Entering Wednesday’s schedule, the Wings (69 points) stood seven points from the New York Islanders and nine away from Pittsburgh. Four other teams were between the Wings and Islanders. The Wings only have 15 games left, so the math is beginning to look dire.

The Wings need victories. They can’t afford many more losses, at all.

“Any loss is frustrating, especially one at this time of year,” defenseman Ben Chiarot said. “We know if we can string a couple games together here, we’re right there (in the standings). That’s our focus for the next few weeks.”

What was frustrating Tuesday was the fact the Wings did plenty good enough things to likely earn a victory. They were arguably the better team at even strength. They scored a power-play goal (including the third in three straight games by recent recall Alex Chiasson). The penalty kill stopped Nashville five times.

But, it’s all that work on the penalty kill that was also a factor that worked against the Wings, coach Derek Lalonde said.

“We spent 10 minutes in the box,” Lalonde said. “It was a great job by our penalty kill, we went five-for-five, but the fact we were a much better team five-on-five tonight, that’s 10 minutes of the game we couldn’t get rhythm in our game. Those stretches of five-on-five, lines were rolling, we had a good rhythm, and it could have been a much different outcome (with more even-strength time).”

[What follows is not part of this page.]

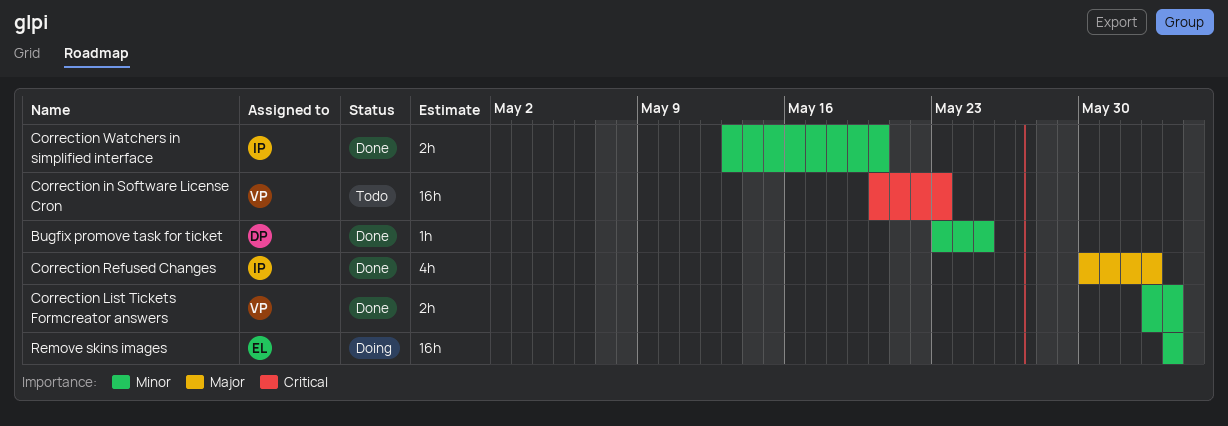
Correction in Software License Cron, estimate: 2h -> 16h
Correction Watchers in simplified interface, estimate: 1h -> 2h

With the playoff dream slipping away, there might be a tendency for teams to lose their hunger. But, watching the Wings largely outplay league-leading Boston in two games last weekend, and their effort against Nashville, the Wings clearly aren’t the team easing up.

“They’ve shown that with their compete (level) and their play,” Lalonde said. “Now, if that tails off, then we have a different story and maybe a different approach. But, there has been very little tail-off from our group. It’s been good, really good.

“I’m just happy we are playing the right way. That stretch around the (trade) deadline where we didn’t play well, we probably felt sorry for ourselves a little bit. But, we’ve got our group now, and we’ve got guys slotted correctly; we have some rhythm with our group.

“I just want (us) to play — and the right way — and for the most part, over these last four games, we have. It’s a little frustrating (Tuesday) we I felt we deserved a better outcome, at least a point out of this game.”

The Wings don’t play again until Saturday, when they host defending Stanley Cup-champion Colorado. With 15 games left, the Wings’ goal is to stay in the playoff chase as long as mathematically possible and keep playing games that have importance.

Nobody wants games that simply determine draft-lottery odds, and mean nothing toward the playoffs.

“That is not the NHL; that’s not fun,” Copp said. “We have to find a way to make these meaningful towards the end.”

Roster moves

The Wings reassigned forwards Austin Czarnik and Matt Luff to Grand Rapids.

Czarnik and Luff are likely to play for the Griffins Thursday in Cleveland. It’s likely one, at least, could be recalled by the Wings if Robby Fabbri (lower-body injury) still isn’t ready to play Saturday.

Luff was recalled for the Nashville game, given the fact that several Wings forwards are nursing injuries, but wasn’t needed to play.

Czarnik played in three games replacing Fabbri, and didn’t score, but was effectively centering the fourth line.